How many lines in the items below contain the string "this", with case counting? Give only the number.

─── DATASET RECORDS ───

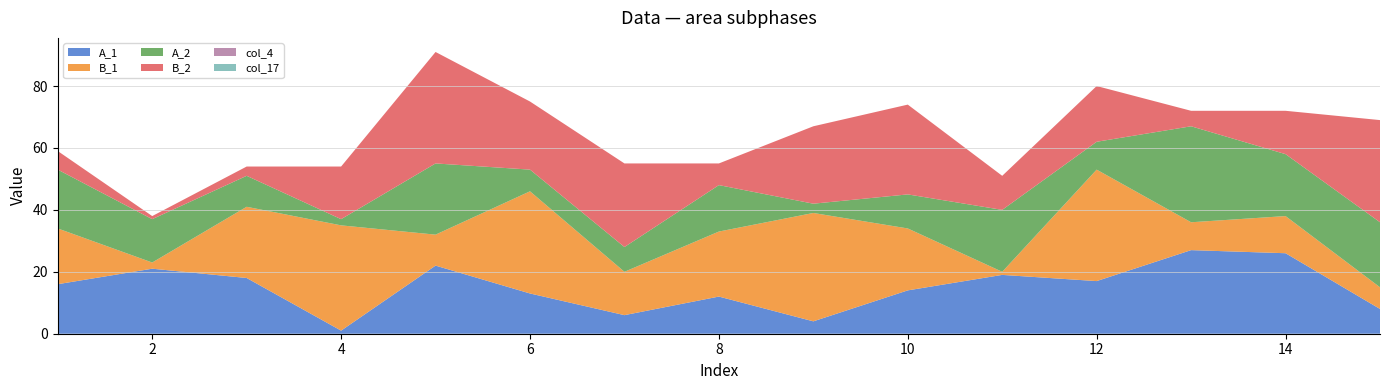

Reading left to right, list all the values displayed in this chart.

A_1: 1=16	2=21	3=18	4=1	5=22	6=13	7=6	8=12	9=4	10=14	11=19	12=17	13=27	14=26	15=8
B_1: 1=18	2=2	3=23	4=34	5=10	6=33	7=14	8=21	9=35	10=20	11=1	12=36	13=9	14=12	15=7
A_2: 1=19	2=14	3=10	4=2	5=23	6=7	7=8	8=15	9=3	10=11	11=20	12=9	13=31	14=20	15=21
B_2: 1=6	2=1	3=3	4=17	5=36	6=22	7=27	8=7	9=25	10=29	11=11	12=18	13=5	14=14	15=33
col_4: 1=0	2=0	3=0	4=0	5=0	6=0	7=0	8=0	9=0	10=0	11=0	12=0	13=0	14=0	15=0
col_17: 1=0	2=0	3=0	4=0	5=0	6=0	7=0	8=0	9=0	10=0	11=0	12=0	13=0	14=0	15=0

───

YOUR RESPONSE: 1